Сомнительно, чтобы такое решение альбигойской проблемы полностью удовлетворило тех, кто выиграл от крестового похода. Декрет от 1215 г. в конечном счете был не более чем сделкой, компромиссом, учитывающим противоположные интересы. Если вчитаться в текст этого дипломатического документа, станет ясно, что Иннокентий III все-таки сделал все, что мог, чтобы уменьшить выигрыш победителей и пощадить противную сторону. Здесь были даже формальные ограничения. Симон де Монфор был введен во владение тулузским фьефом; но ему следовало принести оммаж «тому, чьим вассалом по закону он становится», то есть Филиппу Августу. В тот же пассаж, где перечислялось то, что уступается завоевателю, Папа включил такие слова: «В любом случае, кроме прав мужчин и женщин католического исповедания, а также прав Церкви». Какой еще смысл могла иметь эта оговорка, если не урезания свободы действий и преимуществ того, кто получал земли?
Последний акт Иннокентия III в Лангедоке — миссия, с которой 21 декабря 1215 г. он туда послал епископа Нимского и архидиакона Конфланского, — был направлен на пользу графа Фуа и в ущерб Симону де Монфору. Эти делегаты Рима получили указание отобрать у вождя крестоносцев замок Фуа и провести расследование, чтобы точно выяснить обстоятельства, при которых домен графа был захвачен и присоединен к завоеванным землям. Тем самым ставилась под сомнение законность мер, принятых против Раймунда-Рожера, человека, которого сторонники крестового похода страшились более всего. И воля Папы была выражена отчетливо: пусть граф вновь получит во владение свою крепость, а Монфор и его люди пусть оставят его в покое.
Инициатор альбигойской войны несомненно, несмотря на Мюре и на Собор, пытался еще раз исправить начатое им и извращенное другими дело и притормозить завоевания. Не сумев удержать крестовый поход в религиозных рамках, он хотел помешать этому ставшему мирским походу дойти до своих крайних следствий и логической развязки. Несколько раз он пытался в борьбе со сторонниками насилия отстоять умеренность и справедливость, хоть, правда, ему так и не хватило энергии настоять на своем. Однако было ли это возможно? И не следует ли беспристрастным историкам признать, что задача сдержать фанатизм для средневекового Папы представляла непреодолимую трудность?

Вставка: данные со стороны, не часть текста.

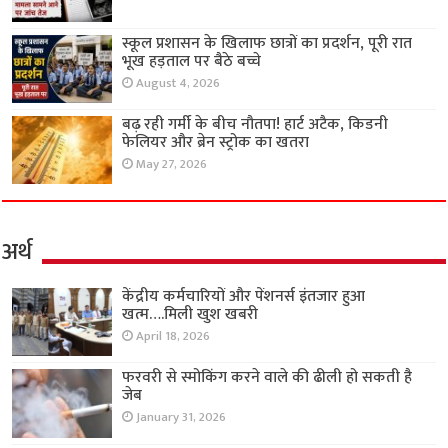
स्कूल प्रशासन के खिलाफ छात्रों का प्रदर्शन, पूरी रात
भूख हड़ताल पर बैठे बच्चे
August 4, 2026
बढ़ रही गर्मी के बीच नौतपा! हार्ट अटैक, किडनी
फेलियर और ब्रेन स्ट्रोक का खतरा
May 27, 2026
अर्थ
केंद्रीय कर्मचारियों और पेंशनर्स इंतजार हुआ
खत्म….मिली खुश खबरी
April 18, 2026
फरवरी से स्मोकिंग करने वाले की ढीली हो सकती है
जेब
January 31, 2026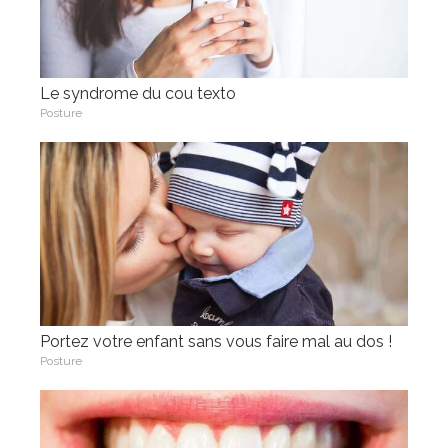
Le syndrome du cou texto
Posture
Portez votre enfant sans vous faire mal au dos !
Posture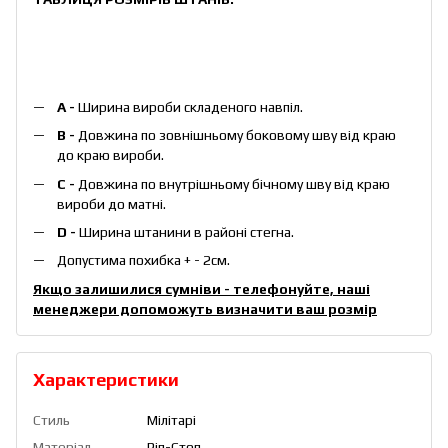
А -
Ширина вироби складеного навпіл.
B -
Довжина по зовнішньому боковому шву від краю
до краю вироби.
С -
Довжина по внутрішньому бічному шву від краю
вироби до матні.
D -
Ширина штанини в районі стегна.
Допустима похибка + - 2см.
Якщо залишилися сумніви - телефонуйте, наші
менеджери допоможуть визначити ваш розмір
Характеристики
Стиль
Мілітарі
Матеріал
Ріп-Стоп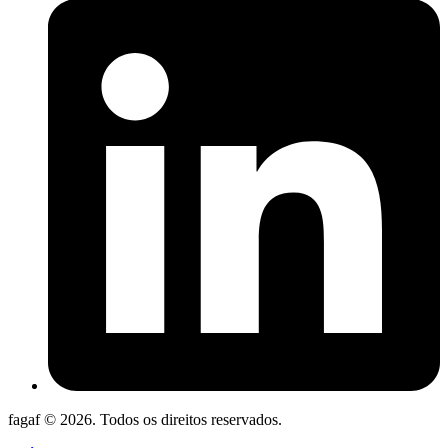
fagaf © 2026. Todos os direitos reservados.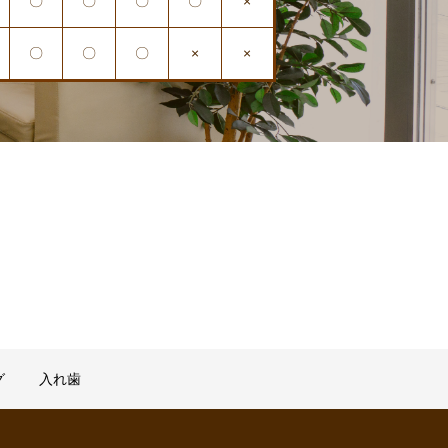
〇
〇
〇
〇
×
〇
〇
〇
×
×
グ
入れ歯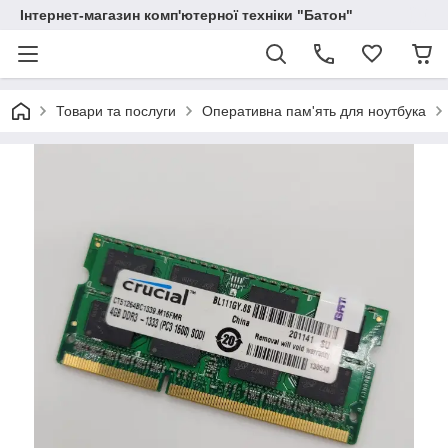
Інтернет-магазин комп'ютерної техніки "Батон"
Товари та послуги
Оперативна пам'ять для ноутбука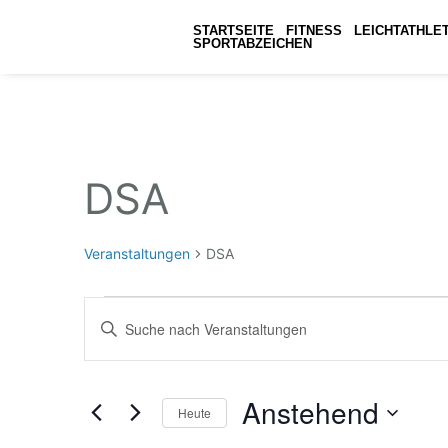
STARTSEITE
FITNESS
LEICHTATHLET
SPORTABZEICHEN
DSA
Veranstaltungen
DSA
Veranstaltungen
Bitte
Schlüsselwort
Suche
eingeben.
Suche
nach
und
Veranstaltungen
Anstehend
Schlüsselwort.
Heute
Ansichten,
Datum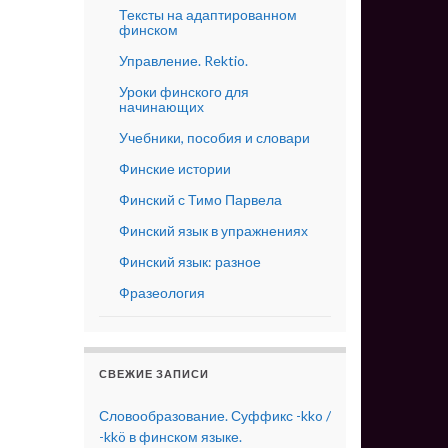
Тексты на адаптированном
финском
Управление. Rektio.
Уроки финского для
начинающих
Учебники, пособия и словари
Финские истории
Финский с Тимо Парвела
Финский язык в упражнениях
Финский язык: разное
Фразеология
СВЕЖИЕ ЗАПИСИ
Словообразование. Суффикс -kko /
-kkö в финском языке.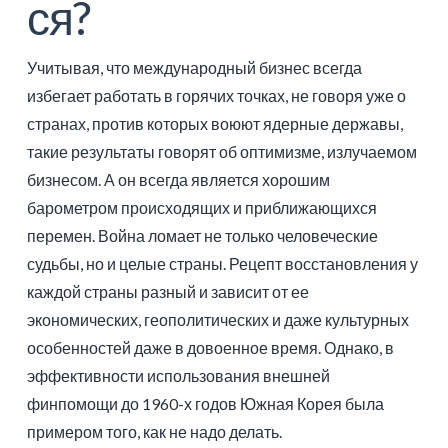
ся?
Учитывая, что международный бизнес всегда
избегает работать в горячих точках, не говоря уже о
странах, против которых воюют ядерные державы,
такие результаты говорят об оптимизме, излучаемом
бизнесом. А он всегда является хорошим
барометром происходящих и приближающихся
перемен. Война ломает не только человеческие
судьбы, но и целые страны. Рецепт восстановления у
каждой страны разный и зависит от ее
экономических, геополитических и даже культурных
особенностей даже в довоенное время. Однако, в
эффективности использования внешней
финпомощи до 1960-х годов Южная Корея была
примером того, как не надо делать.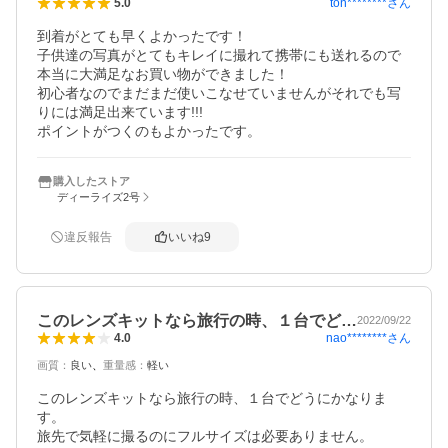
ton********
さん
5.0
到着がとても早くよかったです！

子供達の写真がとてもキレイに撮れて携帯にも送れるので
本当に大満足なお買い物ができました！

初心者なのでまだまだ使いこなせていませんがそれでも写
りには満足出来ています!!!

ポイントがつくのもよかったです。
購入したストア
ディーライズ2号
違反報告
いいね
9
このレンズキットなら旅行の時、１台でど…
2022/09/22
nao********
さん
4.0
画質
：
良い
重量感
：
軽い
このレンズキットなら旅行の時、１台でどうにかなりま
す。

旅先で気軽に撮るのにフルサイズは必要ありません。
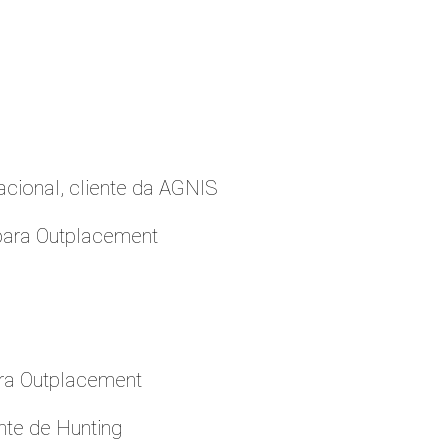
cional, cliente da AGNIS
para Outplacement
ara Outplacement
nte de Hunting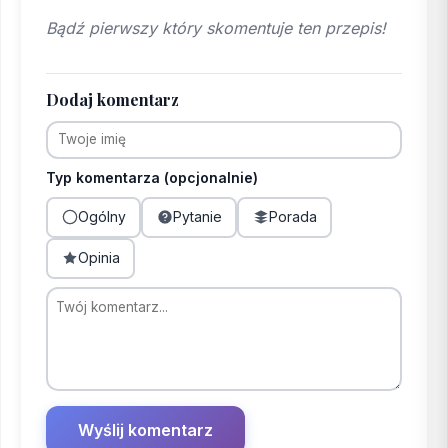
Bądź pierwszy który skomentuje ten przepis!
Dodaj komentarz
Typ komentarza (opcjonalnie)
Ogólny
Pytanie
Porada
Opinia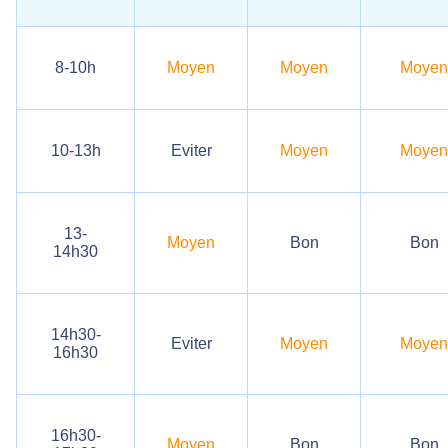
8-10h
Moyen
Moyen
Moyen
10-13h
Eviter
Moyen
Moyen
13-
Moyen
Bon
Bon
14h30
14h30-
Eviter
Moyen
Moyen
16h30
16h30-
Moyen
Bon
Bon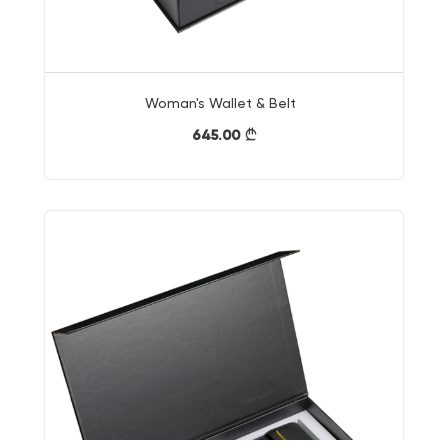
Woman's Wallet & Belt
645.00
}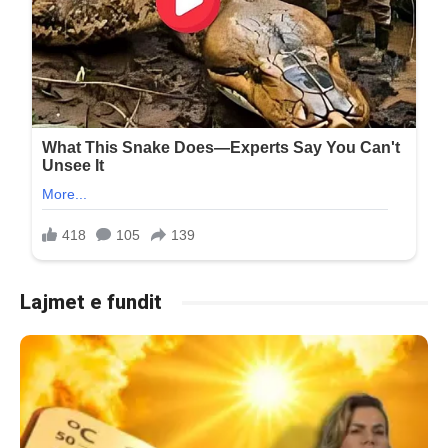
Lajmet e fundit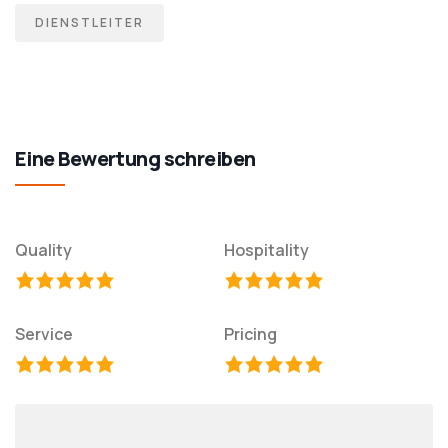
DIENSTLEITER
Eine Bewertung schreiben
Quality
Hospitality
Service
Pricing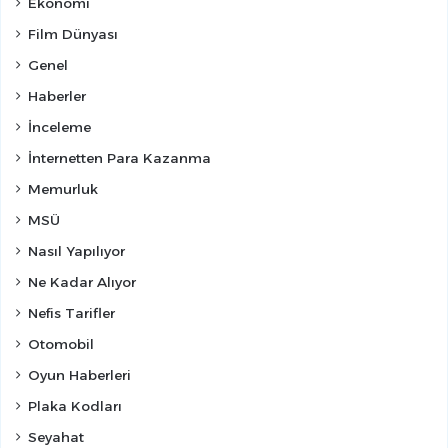
Ekonomi
Film Dünyası
Genel
Haberler
İnceleme
İnternetten Para Kazanma
Memurluk
MSÜ
Nasıl Yapılıyor
Ne Kadar Alıyor
Nefis Tarifler
Otomobil
Oyun Haberleri
Plaka Kodları
Seyahat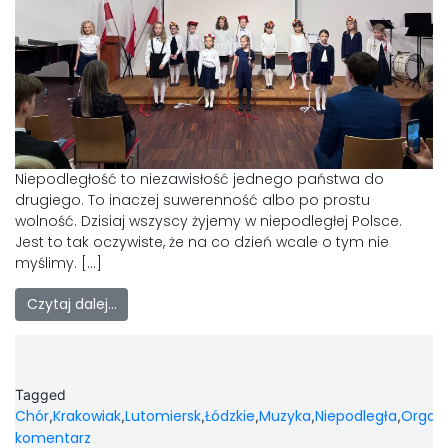
LAOM
Klasztor
1,5%
Kontakt
Niepodległość to niezawisłość jednego państwa do
drugiego. To inaczej suwerenność albo po prostu
wolność. Dzisiaj wszyscy żyjemy w niepodległej Polsce.
Jest to tak oczywiste, że na co dzień wcale o tym nie
myślimy. […]
Czytaj dalej…
Tagged
Chór
Krakowiak
Lutomiersk
Łódzkie
Muzyka
Niepodległa
Organi
,
,
,
,
,
,
komentarz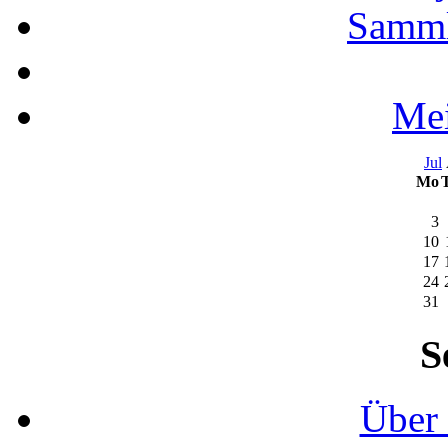
Samml
Mei
Jul
Mo
3
10
17
24
31
S
Über 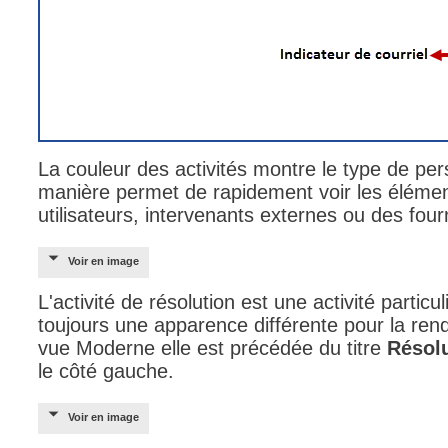
La couleur des activités montre le type de perso
manière permet de rapidement voir les élémen
utilisateurs, intervenants externes ou des fou
Voir en image
L'activité de résolution est une activité partic
toujours une apparence différente pour la ren
vue Moderne elle est précédée du titre
Résol
le côté gauche.
Voir en image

После Латеранского Собора Иннокентий III не прожил и года. Он не смог увидеть того счастливого поворота судьбы, который позволил обоим Раймундам отобрать у своего обидчика значительную часть утраченной земли. Но, спасая их династию от полного уничтожения, Папа сделал их успех возможным. Смерть унесла его в Перудже 16 июля 1216 г., а незадолго до этого в Лангедоке произошла удивительная сцена. Симон де Монфор со своей армией подошел к Нарбонну. Арнольд-Амальрик приказал закрыть ворота города; но не впустить французов было невозможно — бросившись на него с поднятыми мечами, они вынудили его отступить. Тогда архиепископ дважды отлучил Монфора и наложил интердикт на все церкви до тех пор, пока тот не уйдет из Нарбонна. Воины Христовы забросали камнями архиепископский дворец, а христианнейший Симон, не смущаясь анафемой, весть о которой он встретил с насмешкой, тем не менее велел отслужить мессу.